Introduction to part 2
It is common engineering practice to convey gases, often at high pressure, through pipes of circular cross section. I think that the pneumatic systems that most of us see are those in garages specialising in tyre and exhaust replacement. There a compressor runs somewhere in the background in order to reduce the noise level at the workplace where power tools are used for nut running, tyre removal, vehicle lifts and so on. Similar systems are used in factories for nailing, stapling, spraying paint, abrasion and many other purposes. In every case a pipe or a pipe system must be installed to convey compressed air to suitable connectors to the flexible pipes to the air tools. The system would have to be very extensive to justify much design input to the pipe system. However there are other much longer pipes that convey gas, e.g. methane, from country to country and then there must be a serious design input. A working knowledge of the physics of the pipe carrying a gas under pressure has value to the engineer as a necessary part of having a grasp of the wider physics of engineering.

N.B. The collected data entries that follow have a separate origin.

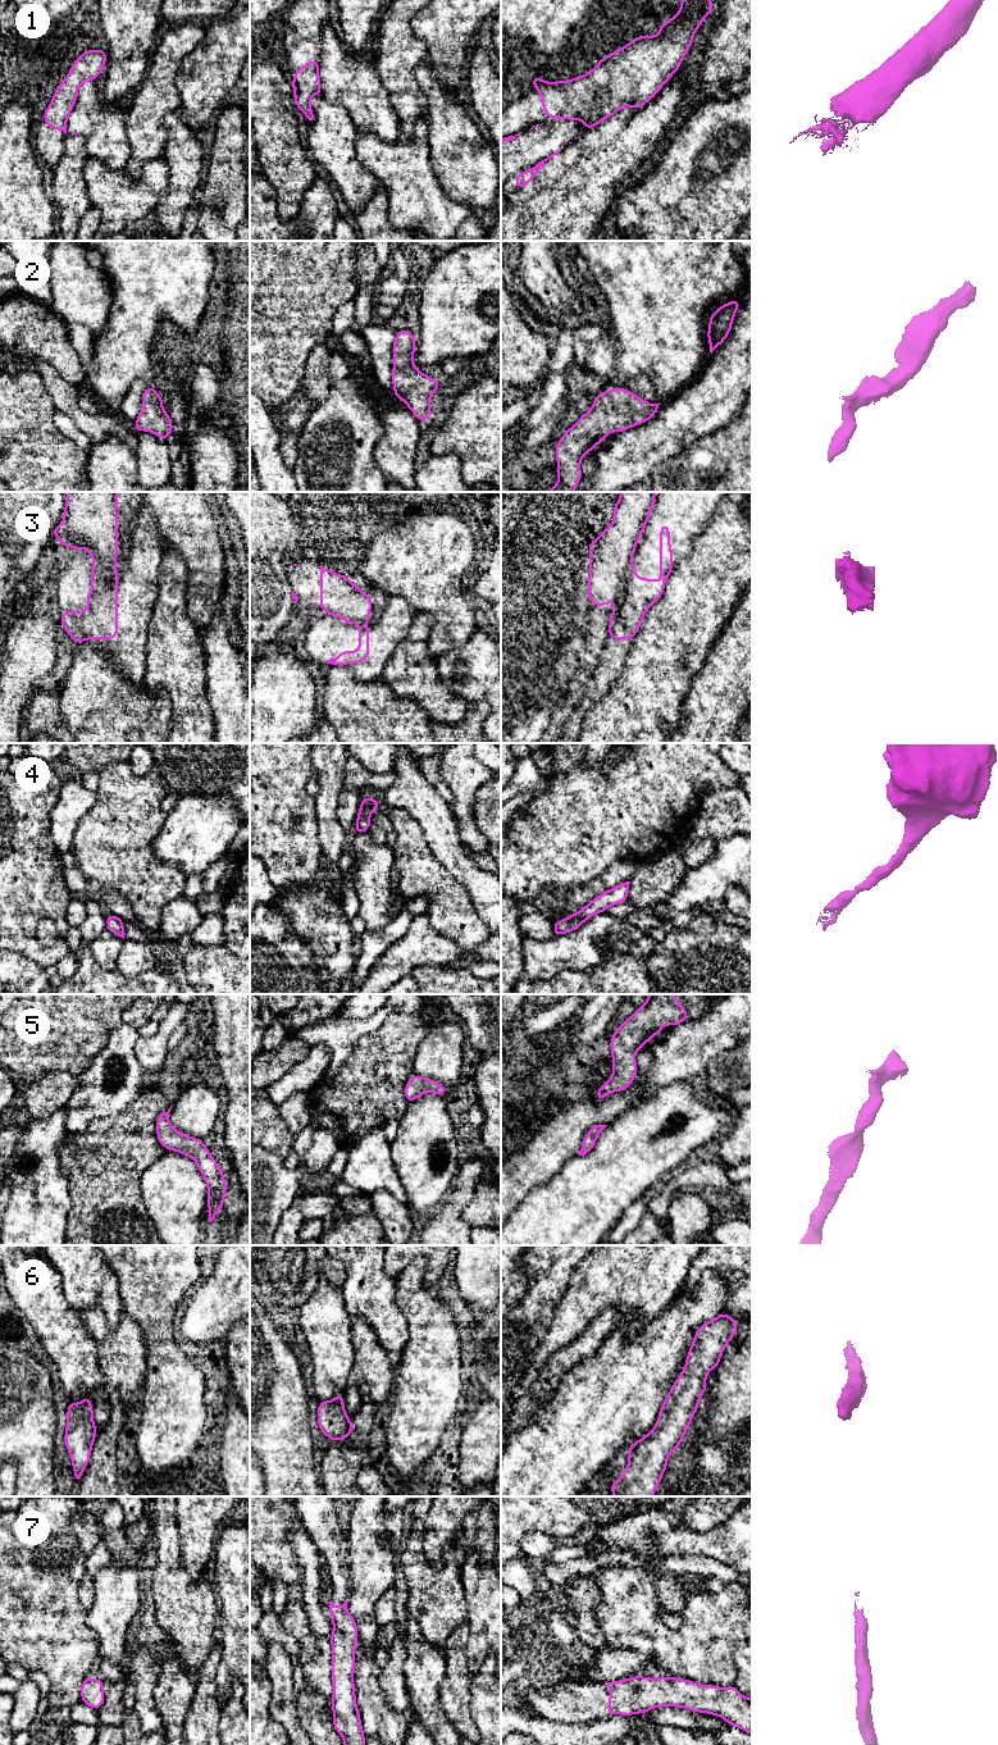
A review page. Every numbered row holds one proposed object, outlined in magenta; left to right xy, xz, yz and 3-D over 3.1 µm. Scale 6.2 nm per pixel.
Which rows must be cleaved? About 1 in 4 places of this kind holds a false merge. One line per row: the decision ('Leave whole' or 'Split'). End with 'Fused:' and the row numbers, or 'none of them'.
1: Leave whole
2: Leave whole
3: Split
4: Leave whole
5: Leave whole
6: Leave whole
7: Leave whole
Fused: 3

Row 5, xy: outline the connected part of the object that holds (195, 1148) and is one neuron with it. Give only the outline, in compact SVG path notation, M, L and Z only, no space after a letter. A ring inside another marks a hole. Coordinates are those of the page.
M172 1106L156 1118L156 1138L165 1151L179 1152L196 1162L208 1186L206 1204L211 1222L224 1204L227 1180L202 1139L186 1135L170 1125L168 1117L170 1110Z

In the garage the conveying pipe is a small part of the total cost but for conveying gas over a long distance the goal must be to design pipes that give the best compromise between first cost and running cost. The running cost in any system is really that of pumping to overcome the friction loss that occurs as the gas flows through the pipe. We might expect the friction loss to increase in a non-linear way with velocity and low running costs are associated with low velocities. Inevitably some compromise has to be made between the cost of large and therefore expensive pipes for conveying at low velocities and running cost. Too often the cost of the installation dominates the decision and running costs are too high.
So let us have a look at the physics of such pipes.
All the gases are compressible fluids. To date we have considered the flow of incompressible fluids typified by water. We found that when any real fluid flows in, say, a pipe of uniform bore, the pressure drops and we attributed this drop to fluid friction. We must expect a similar pressure drop in pipes carrying gas. If the fluid is incompressible no change in volume per unit mass occurs even though the pressure falls but, if the fluid is compressible, the gas expands as the pressure falls. This means that the steady mass flow of a gas in a pipe of uniform bore will be associated with a steadily increasing velocity of flow along the pipe. This is a major difference to the uniform velocity of steady incompressible flow and it has ramifications where the velocity becomes high. This means that we have to have a new way of designing pipe systems when they are to carry gases. I shall follow the traditional approach and that starts by exploring the implications of the continuity equation.